Al principio me he permitido recalcar que lo que está ocurriendo había ocurrido ya y seguirá ocurriendo. No era una profecía sin fundamento; ni siquiera era una profecía. De hecho, ahora puedo añadir, objetivamente, que lo que está pasando con el covid-19 será cada vez más habitual porque el contagio no es más que un síntoma: la infección es parte de nuestro ecosistema.

Lo que está pasando con el covid-19 será cada vez más habitual porque el contagio no es más que un síntoma: la infección es parte de nuestro ecosistema

Lluvia con sol
En los años ochenta estaban de moda los peinados voluminosos. Cada día se pulverizaban en el aire cientos y cientos de litros de laca. En algún momento se descubrió que los clorofluorocarbonos estaban abriendo un agujero en la capa de ozono y que, de seguir así, el sol acabaría asándonos vivos. Todo el mundo cambió de peinado y la humanidad se salvó.

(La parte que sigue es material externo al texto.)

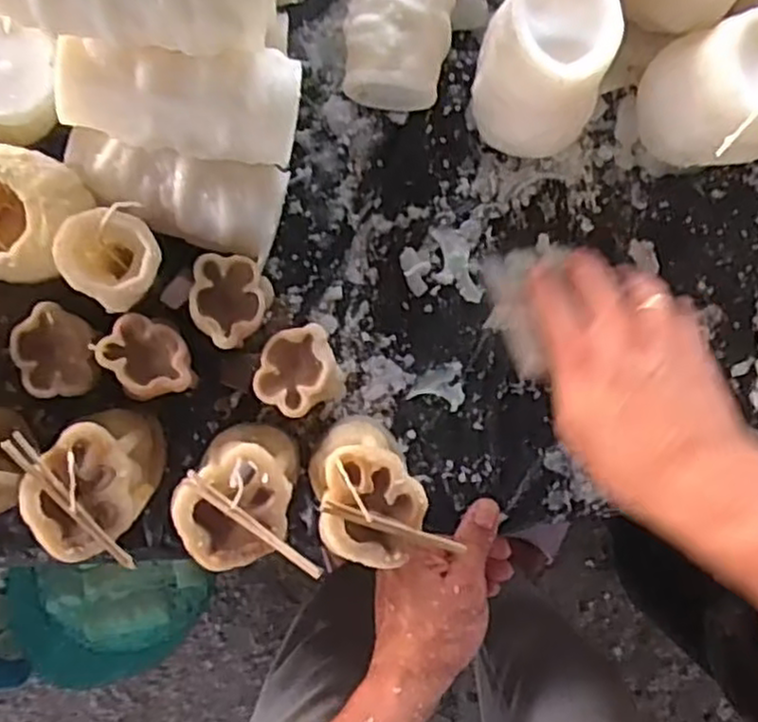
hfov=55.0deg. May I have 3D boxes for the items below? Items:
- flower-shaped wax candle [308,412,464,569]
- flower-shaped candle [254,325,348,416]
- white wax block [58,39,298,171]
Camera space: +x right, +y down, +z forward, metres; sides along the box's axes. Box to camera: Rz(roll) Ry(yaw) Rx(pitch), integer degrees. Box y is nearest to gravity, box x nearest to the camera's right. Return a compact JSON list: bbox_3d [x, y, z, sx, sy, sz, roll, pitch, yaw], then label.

Aquella vez actuamos con eficacia y cooperamos. Claro que el agujero de la capa de ozono era fácil de imaginar: era un agujero, al fin y al cabo, ¿quién no puede imaginarse un agujero? Hoy en día se nos pide que imaginemos algo muchísimo más abstracto.
He aquí una paradoja de nuestro tiempo: mientras la realidad es cada día más compleja, nosotros nos volvemos cada vez más refractarios a la complejidad.

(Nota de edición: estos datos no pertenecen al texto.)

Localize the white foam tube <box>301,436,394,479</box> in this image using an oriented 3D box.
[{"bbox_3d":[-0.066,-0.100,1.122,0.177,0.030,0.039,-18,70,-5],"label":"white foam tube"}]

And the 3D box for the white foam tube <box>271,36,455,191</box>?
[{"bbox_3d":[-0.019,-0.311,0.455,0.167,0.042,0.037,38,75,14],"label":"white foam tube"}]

Solo hay que fijarse en el cambio climático: el aumento de la temperatura terrestre está relacionado con las políticas sobre el precio del petróleo y con nuestros planes de vacaciones, con la competición económica entre China y Estados Unidos y con la necesidad de apagar las luces del pasillo, con la deforestación salvaje y con la carne que compramos en el supermercado. Lo personal y lo global se entrelazan de formas tan enigmáticas que nos dejan agotados antes de que logremos siquiera articular un razonamiento.

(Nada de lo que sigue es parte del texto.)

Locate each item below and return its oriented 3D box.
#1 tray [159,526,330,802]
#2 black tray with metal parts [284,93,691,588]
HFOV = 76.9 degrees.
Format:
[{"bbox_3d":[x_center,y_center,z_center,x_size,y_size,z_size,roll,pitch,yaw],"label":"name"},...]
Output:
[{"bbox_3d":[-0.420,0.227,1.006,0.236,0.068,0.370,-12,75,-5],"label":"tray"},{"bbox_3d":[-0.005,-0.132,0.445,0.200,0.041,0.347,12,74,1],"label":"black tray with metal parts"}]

Y las consecuencias son aún peores: por un lado, los incendios en el Amazonas; por el otro, las lluvias torrenciales en Indonesia; no solo el verano más cálido del siglo, sino también el invierno más frío. Los científicos primero nos alertan de que tal vez no sobrevivamos, luego dicen que nuestra sensación de bochorno no quiere decir nada porque un día no afecta la estadística, y mucho menos las quejas.
Al final, la única certeza es que nuestro cerebro no dispone de las herramientas suficientes: haríamos bien en equiparlo cuanto antes.
De hecho, entre las enfermedades que podrían beneficiarse del cambio climático se encuentran, aparte del ébola, la malaria, el dengue, el cólera, la enfermedad de Lyme, el virus del Nilo Occidental e incluso la diarrea, que puede que sea una leve molestia para nosotros, pero es un grave problema en otras zonas. El mundo está a punto de hacérselo encima.
Así pues, el contagio es una invitación a reflexionar y el tiempo de la cuarentena nos brinda la ocasión de hacerlo. Pero ¿reflexionar sobre qué? Sobre el hecho de que no solo somos parte de la comunidad humana, sino que somos la especie más invasiva de un ecosistema frágil y magnífico.